If `A={-1, 2,3}` and `B={0,3,5}` then what is the number of bijections from A to B?

To find the number of bijections from set \( A \) to set \( B \), we need to follow these steps: ### Step 1: Understand the Sets We have two sets: - \( A = \{-1, 2, 3\} \) which has 3 elements. - \( B = \{0, 3, 5\} \) which also has 3 elements. ### Step 2: Define Bijection A bijection is a function that is both one-to-one (injective) and onto (surjective). This means that every element in set \( A \) must map to a unique element in set \( B \), and every element in set \( B \) must be mapped by some element in set \( A \). ### Step 3: Count the One-to-One Functions To find the number of one-to-one functions from \( A \) to \( B \): - The first element of \( A \) (let's say \(-1\)) can be mapped to any of the 3 elements in \( B \). - The second element of \( A \) (say \(2\)) can then be mapped to any of the remaining 2 elements in \( B \). - The last element of \( A \) (say \(3\)) can only be mapped to the last remaining element in \( B \).
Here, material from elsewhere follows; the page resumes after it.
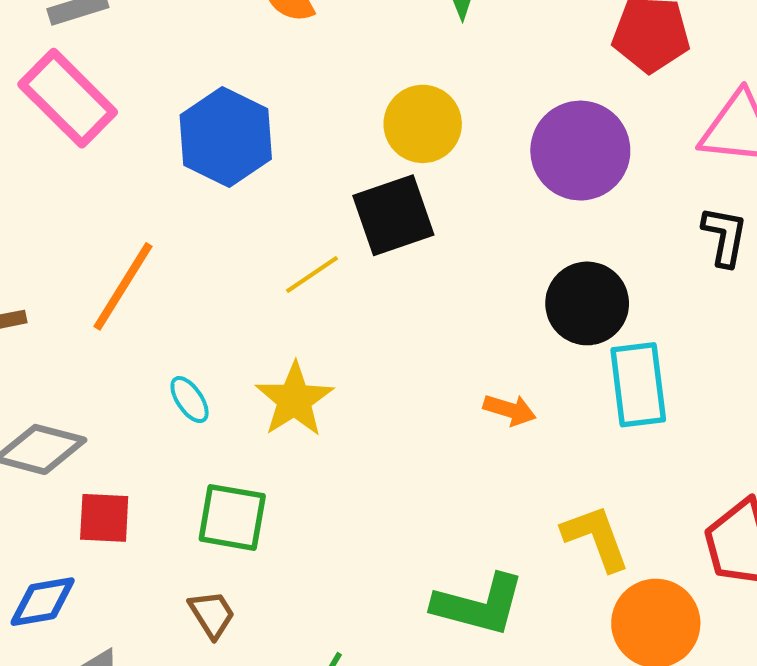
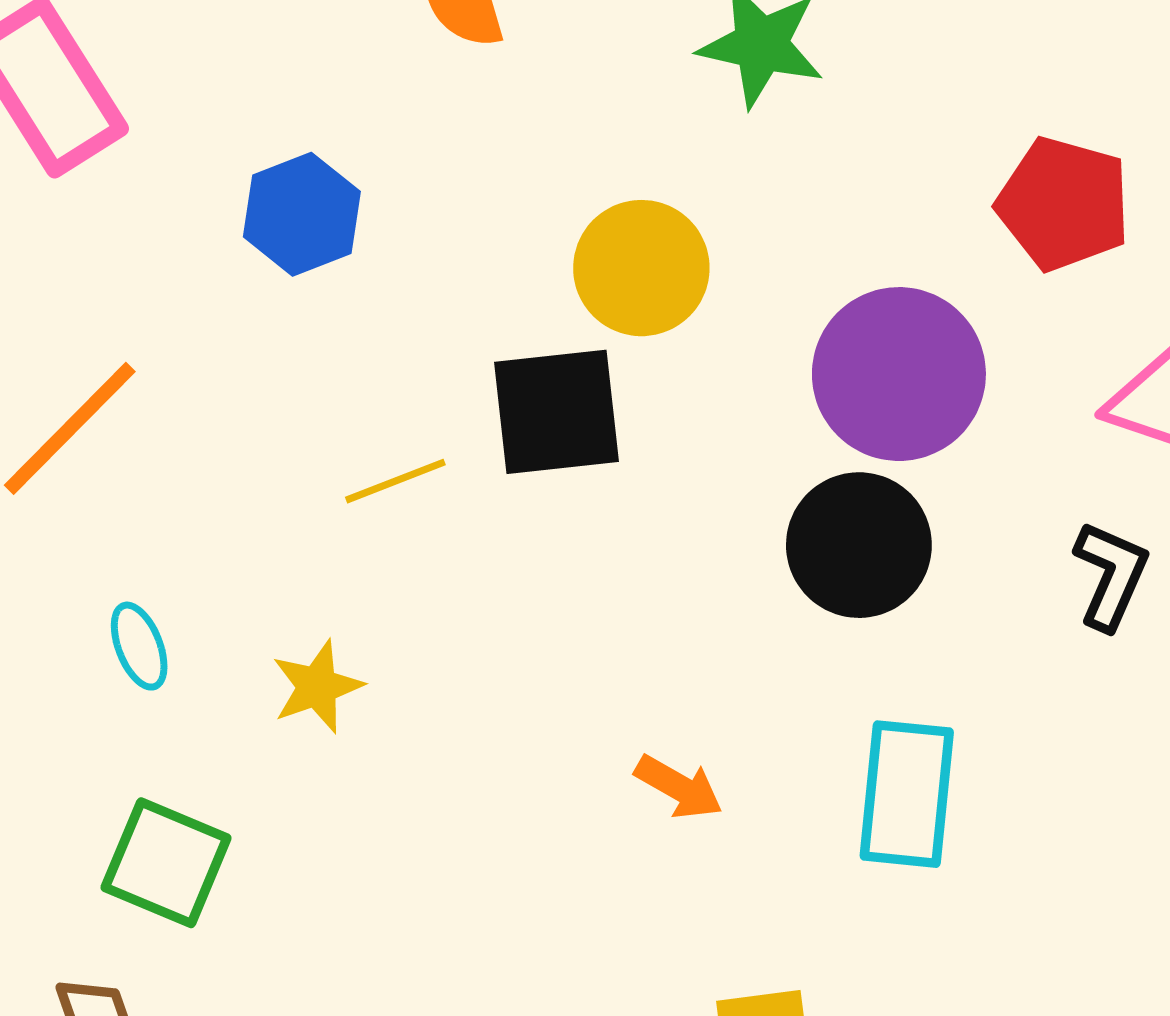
blue hexagon: (226, 137) -> (302, 214), size x0.7
black circle: (587, 303) -> (859, 545), moved
yellow star: (294, 400) -> (317, 687), size x0.7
Thus, the number of one-to-one functions is calculated as: \[ 3 \times 2 \times 1 = 6 \] ### Step 4: Check for Onto Functions Since both sets \( A \) and \( B \) have the same number of elements (3), every one-to-one function from \( A \) to \( B \) is also onto. This means that the range of the function will cover all elements in \( B \). ### Conclusion Since we have established that there are 6 one-to-one functions and they are also onto, the total number of bijections from \( A \) to \( B \) is: \[ \text{Total Bijections} = 6 \] ### Final Answer The number of bijections from \( A \) to \( B \) is \( 6 \). ---